What needs to be done: Count the lines in the material below that contain the string "https", with uppercase and lowercase treated as different. Reply with the number alone.

Source data:
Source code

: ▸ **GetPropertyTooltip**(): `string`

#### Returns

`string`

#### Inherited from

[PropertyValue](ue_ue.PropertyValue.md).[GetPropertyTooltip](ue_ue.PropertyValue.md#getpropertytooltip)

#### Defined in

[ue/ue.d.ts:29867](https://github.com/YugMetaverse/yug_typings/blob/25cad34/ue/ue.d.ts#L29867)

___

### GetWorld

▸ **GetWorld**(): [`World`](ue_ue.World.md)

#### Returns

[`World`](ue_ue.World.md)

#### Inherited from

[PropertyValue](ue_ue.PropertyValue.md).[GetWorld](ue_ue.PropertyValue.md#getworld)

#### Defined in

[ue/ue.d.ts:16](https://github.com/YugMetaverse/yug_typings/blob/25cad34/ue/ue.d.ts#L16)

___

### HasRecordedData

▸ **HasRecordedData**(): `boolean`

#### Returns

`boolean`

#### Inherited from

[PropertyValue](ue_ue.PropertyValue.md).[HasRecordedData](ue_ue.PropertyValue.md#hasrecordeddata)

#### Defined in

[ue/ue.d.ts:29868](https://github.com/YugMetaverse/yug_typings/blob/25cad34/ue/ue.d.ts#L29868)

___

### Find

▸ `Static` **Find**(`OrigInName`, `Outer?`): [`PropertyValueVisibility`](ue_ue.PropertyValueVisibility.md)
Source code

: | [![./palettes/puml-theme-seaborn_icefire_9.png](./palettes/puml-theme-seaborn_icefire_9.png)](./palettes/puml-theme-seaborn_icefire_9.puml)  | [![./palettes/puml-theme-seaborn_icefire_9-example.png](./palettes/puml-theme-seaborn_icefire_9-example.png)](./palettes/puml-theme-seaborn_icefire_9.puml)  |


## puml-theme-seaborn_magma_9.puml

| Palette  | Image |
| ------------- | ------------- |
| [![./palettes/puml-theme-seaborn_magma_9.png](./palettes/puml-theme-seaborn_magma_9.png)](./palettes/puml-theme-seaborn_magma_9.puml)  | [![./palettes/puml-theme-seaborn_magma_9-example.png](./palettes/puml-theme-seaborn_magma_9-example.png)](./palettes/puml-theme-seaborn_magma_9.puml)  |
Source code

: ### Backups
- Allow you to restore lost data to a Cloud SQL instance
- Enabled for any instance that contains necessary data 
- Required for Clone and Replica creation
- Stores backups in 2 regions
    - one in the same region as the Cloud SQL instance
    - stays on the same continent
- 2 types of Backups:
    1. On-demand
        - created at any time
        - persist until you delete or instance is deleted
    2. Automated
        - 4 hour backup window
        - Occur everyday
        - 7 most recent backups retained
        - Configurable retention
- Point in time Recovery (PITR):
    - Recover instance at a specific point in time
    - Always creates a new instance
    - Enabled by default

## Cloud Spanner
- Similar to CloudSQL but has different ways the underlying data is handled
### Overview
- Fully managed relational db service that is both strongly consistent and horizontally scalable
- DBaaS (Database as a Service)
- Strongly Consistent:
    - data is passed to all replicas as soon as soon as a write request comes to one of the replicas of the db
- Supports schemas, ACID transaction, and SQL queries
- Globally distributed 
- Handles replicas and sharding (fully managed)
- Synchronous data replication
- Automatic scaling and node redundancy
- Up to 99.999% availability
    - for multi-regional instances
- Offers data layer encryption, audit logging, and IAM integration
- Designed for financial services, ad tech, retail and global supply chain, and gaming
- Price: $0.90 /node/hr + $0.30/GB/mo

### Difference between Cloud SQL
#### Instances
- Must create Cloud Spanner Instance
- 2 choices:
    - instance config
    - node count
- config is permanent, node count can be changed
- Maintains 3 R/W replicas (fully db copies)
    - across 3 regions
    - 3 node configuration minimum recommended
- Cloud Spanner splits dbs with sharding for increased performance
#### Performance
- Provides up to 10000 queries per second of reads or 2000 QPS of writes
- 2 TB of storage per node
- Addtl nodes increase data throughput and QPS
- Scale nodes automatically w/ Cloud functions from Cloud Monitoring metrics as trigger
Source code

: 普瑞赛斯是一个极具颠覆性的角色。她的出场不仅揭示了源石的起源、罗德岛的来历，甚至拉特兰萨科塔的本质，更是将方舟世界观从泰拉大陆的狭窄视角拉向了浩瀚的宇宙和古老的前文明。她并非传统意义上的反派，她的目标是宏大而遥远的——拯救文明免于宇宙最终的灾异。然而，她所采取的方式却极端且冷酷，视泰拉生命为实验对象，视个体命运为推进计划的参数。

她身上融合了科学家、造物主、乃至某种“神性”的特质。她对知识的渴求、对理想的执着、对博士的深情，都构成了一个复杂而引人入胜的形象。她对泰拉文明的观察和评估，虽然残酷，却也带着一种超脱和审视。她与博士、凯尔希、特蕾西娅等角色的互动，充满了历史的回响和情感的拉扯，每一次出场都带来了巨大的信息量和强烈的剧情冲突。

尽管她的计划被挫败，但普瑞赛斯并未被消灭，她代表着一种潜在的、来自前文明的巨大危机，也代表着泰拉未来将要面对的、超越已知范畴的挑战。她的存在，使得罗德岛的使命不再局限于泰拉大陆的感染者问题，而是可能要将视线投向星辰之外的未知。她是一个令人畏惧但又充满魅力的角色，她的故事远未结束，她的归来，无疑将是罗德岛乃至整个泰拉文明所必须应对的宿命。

Task response: 3